“Gilda, no me arrepiento de este amor”: un homenaje con destino de clásico
El 7 de septiembre de 1996, en el km 129 de la Ruta Nacional 12, en camino a Chajarí, Entre Ríos, un camión choca al micro que utilizaba Gilda para sus giras. En el accidente mueren ella, su madre, su hija mayor Mariel, tres músicos de la banda y el chofer. Tenía tan sólo 34 años y su carrera había comenzado unos pocos años antes, pero lo “poco” que entregó en vida le bastó para convertirse en una leyenda de la música popular argentina. Su repentina muerte dio paso a la veneración, a la nostalgia, a la eternización, a llorar lo que no pudo ser; y a 20 años de ese trágico suceso, Myriam Alejandra Bianchi logra un merecido reconocimiento-homenaje con una de las mejores películas argentinas de los últimos años: “Gilda, no me arrepiento de este amor” (2016).
Este filme, protagonizado por Natalia Oreiro, nos relata la historia comenzando seis años antes del fatídico accidente. Cuando Myriam, una humilde maestra jardinera, madre de dos hijos, que vive en un barrio de clase media en Villa Devoto, decide que necesita –le urge– hacer algo con su vida. Es así como, recordando su amor por la música, inculcado por un padre que la abandonó muy rápido al morir joven, sigue su deseo de perseguir ese sueño que dejó trunco en su juventud: cantar. Myriam renuncia a su trabajo, responde a un aviso clasificado en donde piden vocalistas para un grupo musical y allí conoce a Toti Giménez (Javier Drolas), un productor musical del ambiente tropical que automáticamente se da cuenta de dos cosas: el ángel que tiene esa mujer y que acaba de encontrar al amor de su vida.
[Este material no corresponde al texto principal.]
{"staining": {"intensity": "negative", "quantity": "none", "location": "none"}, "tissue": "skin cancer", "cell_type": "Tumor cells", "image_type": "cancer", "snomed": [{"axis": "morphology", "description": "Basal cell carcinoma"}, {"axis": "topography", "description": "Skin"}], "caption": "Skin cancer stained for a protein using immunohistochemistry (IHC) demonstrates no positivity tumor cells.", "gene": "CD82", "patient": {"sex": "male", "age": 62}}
Así, lentamente, ambos emprenden un largo, tortuoso y en ocasiones peligroso camino en busca de su ansiado objetivo: triunfar en la música.
Nacerá Gilda, que tendrá que luchar contra los prejuicios externos (es rechazada varias veces por no encajar con el estereotipo de la cantante de cumbia de esa época), así como también con los de su propia familia: un marido celoso (Lautaro Delgado) incapaz de pensar más que en él, una madre ciega (Susana Pampín) ante los anhelos de su hija. A pesar de tantas trabas y obstáculos, llegará su ascenso al éxito y a la fama, que durarán apenas unos años, pero su estela seguirá para siempre.
La directora Lorena Muñoz, reconocida y talentosísima documentalista, se embarca en su primer proyecto de ficción con una maestría y un oficio que deja a más de uno con la boca abierta. Es que Muñoz –con el aporte de su amiga y coguionista Tamara Viñes– recorre la historia de Gilda de una manera impecable, sin caer en golpes bajos ni escenas efectistas, logrando incluir a toda clase de público en esta película (algo muy difícil a priori). Porque este largometraje más que nada es la historia de una mujer que lucha por sobreponerse, a su entorno y a ella misma. ¿Vale lo que está haciendo? ¿Está ganando más de lo que pierde? ¿Tiene sentido tanto esfuerzo? Todas esas preguntas son planteadas y respondidas desde el lado más humano de esta mujer, dejando de lado al personaje. Pero también se conjugan otros elementos para que esta obra transmita tanto: la realizadora conoce en profundidad la vida de la cantante y lo que quiere contar de ella; y a eso se suma una Natalia Oreiro que es un huracán en pantalla. Oreiro no está “imitando” a Gilda, la está homenajeando, le está prestando su cuerpo para contar su historia, está creando un poema de amor a esta mujer que admira con pasión.
Este largometraje se erige como uno de los mejores, sino el mejor, que el cine nacional nos dará este año. Porque tiene pasión, porque tiene amor, porque tiene respeto. Bienvenido al panteón de los clásicos argentinos.